Stored records
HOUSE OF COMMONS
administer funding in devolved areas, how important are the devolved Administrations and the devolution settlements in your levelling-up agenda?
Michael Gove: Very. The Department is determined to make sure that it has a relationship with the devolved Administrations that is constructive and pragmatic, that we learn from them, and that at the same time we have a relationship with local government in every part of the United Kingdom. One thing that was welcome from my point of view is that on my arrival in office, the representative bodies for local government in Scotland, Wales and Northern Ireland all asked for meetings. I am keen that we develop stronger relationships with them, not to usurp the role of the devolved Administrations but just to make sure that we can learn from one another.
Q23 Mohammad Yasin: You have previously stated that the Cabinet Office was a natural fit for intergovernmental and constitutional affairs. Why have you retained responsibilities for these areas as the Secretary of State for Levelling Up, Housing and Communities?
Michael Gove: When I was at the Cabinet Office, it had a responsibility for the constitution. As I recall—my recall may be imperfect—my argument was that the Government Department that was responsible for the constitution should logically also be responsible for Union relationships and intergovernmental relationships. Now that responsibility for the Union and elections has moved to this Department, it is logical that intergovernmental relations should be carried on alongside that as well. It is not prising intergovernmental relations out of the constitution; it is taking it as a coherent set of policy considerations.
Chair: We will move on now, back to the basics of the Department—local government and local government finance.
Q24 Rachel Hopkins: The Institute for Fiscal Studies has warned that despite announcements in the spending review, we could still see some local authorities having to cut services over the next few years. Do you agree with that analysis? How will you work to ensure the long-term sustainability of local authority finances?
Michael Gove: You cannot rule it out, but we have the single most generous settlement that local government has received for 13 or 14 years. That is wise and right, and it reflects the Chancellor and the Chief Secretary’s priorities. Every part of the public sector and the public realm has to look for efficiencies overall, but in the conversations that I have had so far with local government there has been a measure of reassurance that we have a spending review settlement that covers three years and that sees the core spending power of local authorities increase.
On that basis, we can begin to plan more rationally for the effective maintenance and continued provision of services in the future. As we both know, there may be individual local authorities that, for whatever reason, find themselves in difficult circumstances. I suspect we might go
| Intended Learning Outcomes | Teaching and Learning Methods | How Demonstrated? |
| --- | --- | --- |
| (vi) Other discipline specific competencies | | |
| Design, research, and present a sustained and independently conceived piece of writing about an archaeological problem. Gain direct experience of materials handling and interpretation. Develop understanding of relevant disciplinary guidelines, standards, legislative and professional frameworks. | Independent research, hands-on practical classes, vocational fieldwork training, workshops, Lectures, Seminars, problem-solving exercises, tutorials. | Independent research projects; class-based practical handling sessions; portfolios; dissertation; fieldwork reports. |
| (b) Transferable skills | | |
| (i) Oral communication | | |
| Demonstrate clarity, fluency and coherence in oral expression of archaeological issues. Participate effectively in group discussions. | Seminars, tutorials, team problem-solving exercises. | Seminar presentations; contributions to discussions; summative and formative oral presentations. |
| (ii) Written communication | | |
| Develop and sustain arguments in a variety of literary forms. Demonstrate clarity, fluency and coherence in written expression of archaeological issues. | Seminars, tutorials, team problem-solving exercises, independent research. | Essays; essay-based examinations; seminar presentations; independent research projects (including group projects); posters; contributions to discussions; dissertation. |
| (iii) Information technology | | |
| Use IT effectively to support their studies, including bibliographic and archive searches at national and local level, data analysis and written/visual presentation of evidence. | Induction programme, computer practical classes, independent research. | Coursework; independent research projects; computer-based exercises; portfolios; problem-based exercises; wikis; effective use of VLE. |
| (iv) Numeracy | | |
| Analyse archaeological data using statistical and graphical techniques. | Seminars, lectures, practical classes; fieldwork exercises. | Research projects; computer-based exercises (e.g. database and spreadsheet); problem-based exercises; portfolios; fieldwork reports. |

Task instructions:
If a line above holds "areas", count it; say how many such lines there are and nothing else.

Result below:
2